Problem statement: Without the pictures, set down every line of the data exactly.

Dataset content:
==========

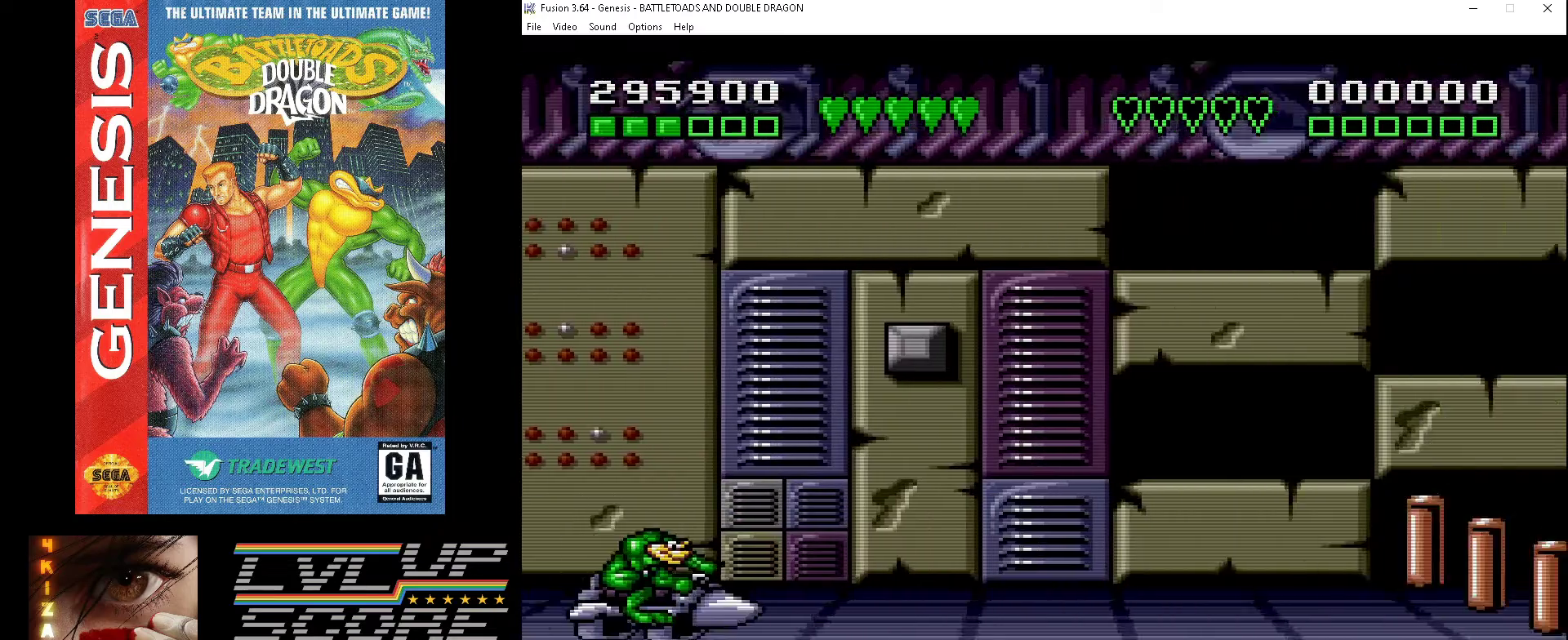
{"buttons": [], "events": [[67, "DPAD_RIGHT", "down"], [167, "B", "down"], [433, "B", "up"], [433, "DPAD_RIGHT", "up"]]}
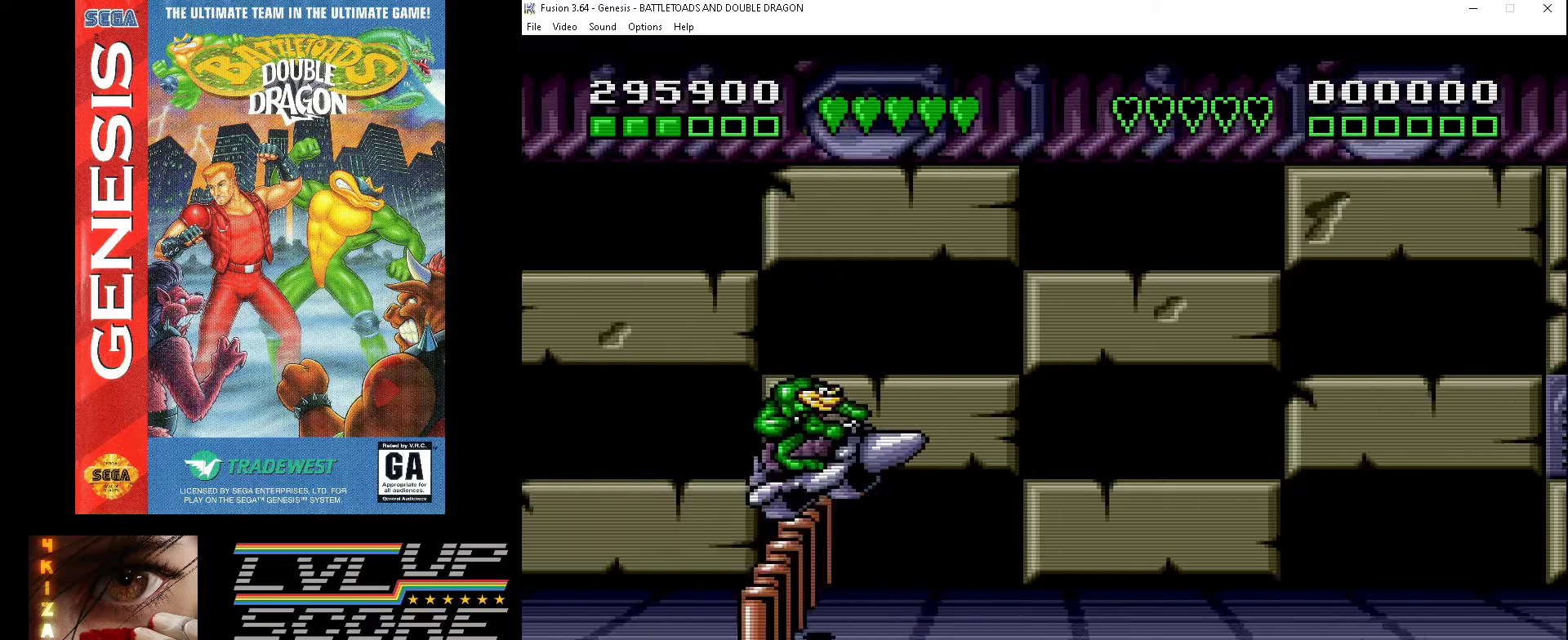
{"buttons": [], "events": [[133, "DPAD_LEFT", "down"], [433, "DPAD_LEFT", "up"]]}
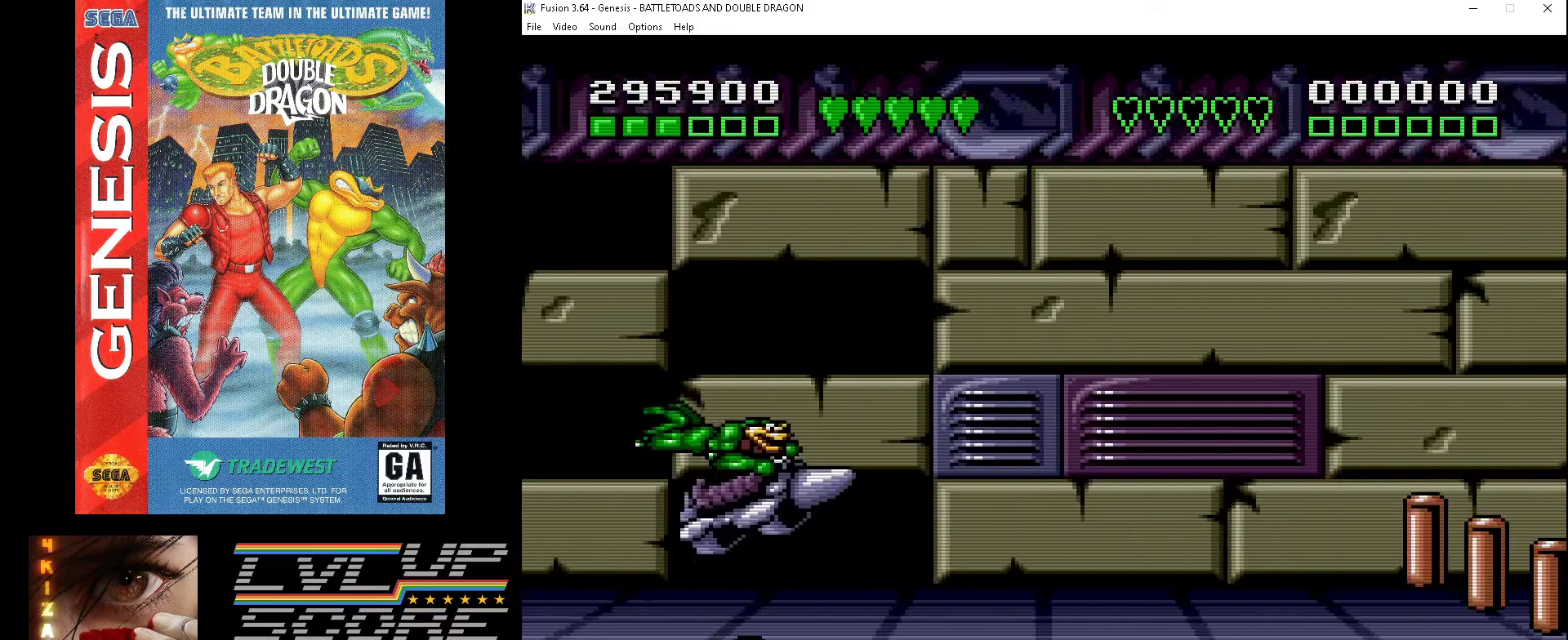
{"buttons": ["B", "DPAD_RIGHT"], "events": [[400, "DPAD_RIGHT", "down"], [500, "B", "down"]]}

==========

Expected answer:
{"buttons": [], "events": [[67, "DPAD_RIGHT", "down"], [167, "B", "down"], [433, "B", "up"], [433, "DPAD_RIGHT", "up"]]}
{"buttons": [], "events": [[133, "DPAD_LEFT", "down"], [433, "DPAD_LEFT", "up"]]}
{"buttons": ["B", "DPAD_RIGHT"], "events": [[400, "DPAD_RIGHT", "down"], [500, "B", "down"]]}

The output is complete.